Pour ne pas rester sur une note négative, on peut dire que la légèreté et l’humour du film font largement passer la pilule de la naïveté du propos. Que les interprètes sont excellents et la réalisation fluide et élégante. Que l’héroïne est très jolie malgré (ou à cause) un physique finno-ougrien assez étrange tenant à la fois de l’asiatique albinos et de Catherine Jacob (oui, je suis d’accord, Catherine Jacob et joli dans une même phrase, c’est encore plus étrange que le physique de l’héroïne Aleksandra Asmaye). Que le héros, grande star du cinéma soviétique des années 70 et 80, Andrei Mironov, est la classe fait homme. Hélas, dans la réalité, contrairement à ce qui se passe dans ce film, les morts ne se relèvent pas en pleine forme quelques secondes après avoir été abattus, et peu de temps après le tournage, Mironov fut foudroyé par une rupture d’anévrisme.

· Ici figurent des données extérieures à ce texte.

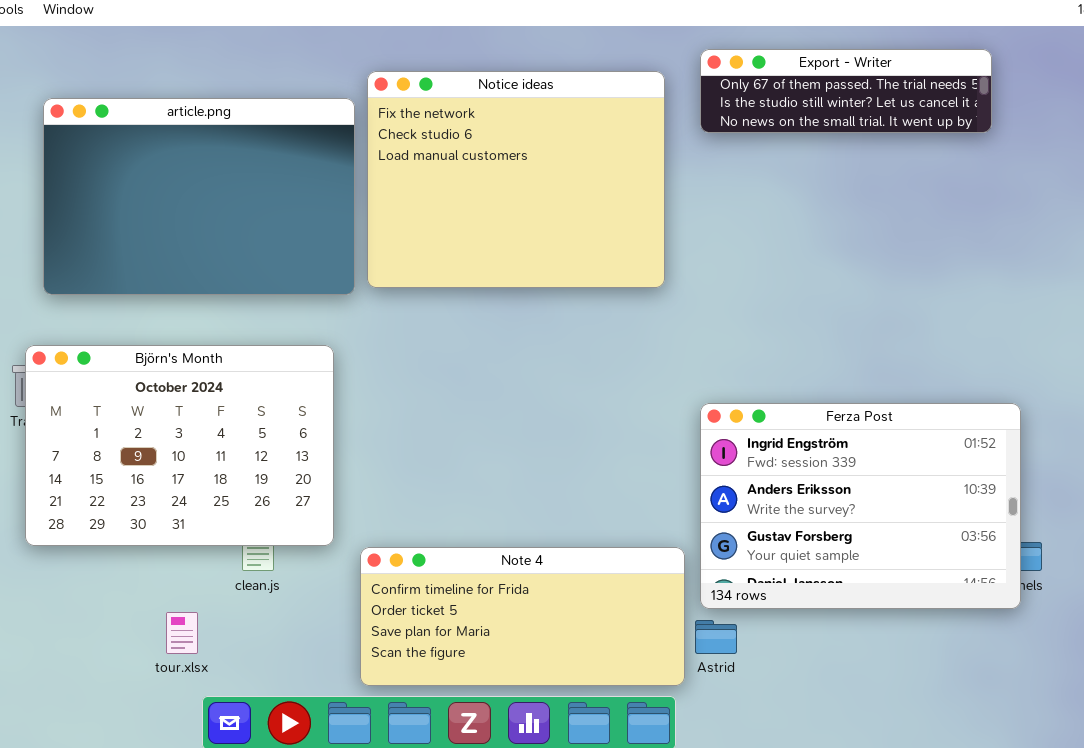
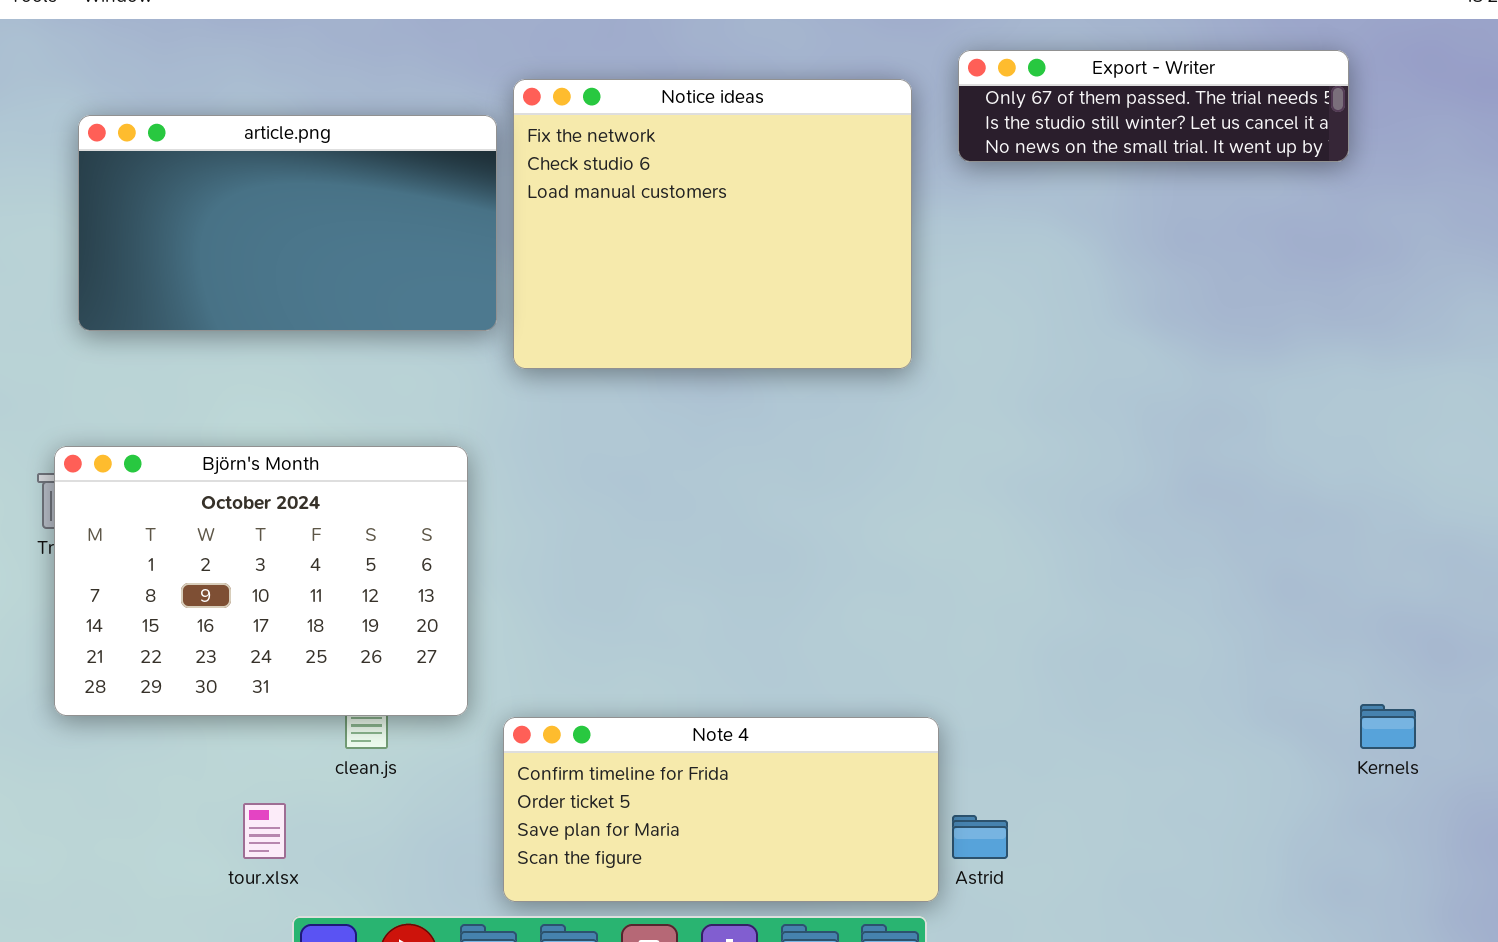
article.png: [43,98,355,295] -> [78,115,497,331], resized
Ferza Post: [700,403,1021,609] -> none, closed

Plus souriant, et loin des idées reçues sur les starlettes (faussement) blondes, Aleksandra Asmaye, une fois sa beauté passée, s'est brillamment reconvertie dans la fonction publique, devenant directrice des lignes de chemins de fer du nord de la Russie. Enfin, L'Homme du boulevard des Capucines a pour particularité unique de montrer deux films en intégralité dans le film : "L’arroseur arrosé" et "L’arrivée du train en gare de la Ciotat" (présenté comme l’arrivée d’un train dans une gare parisienne).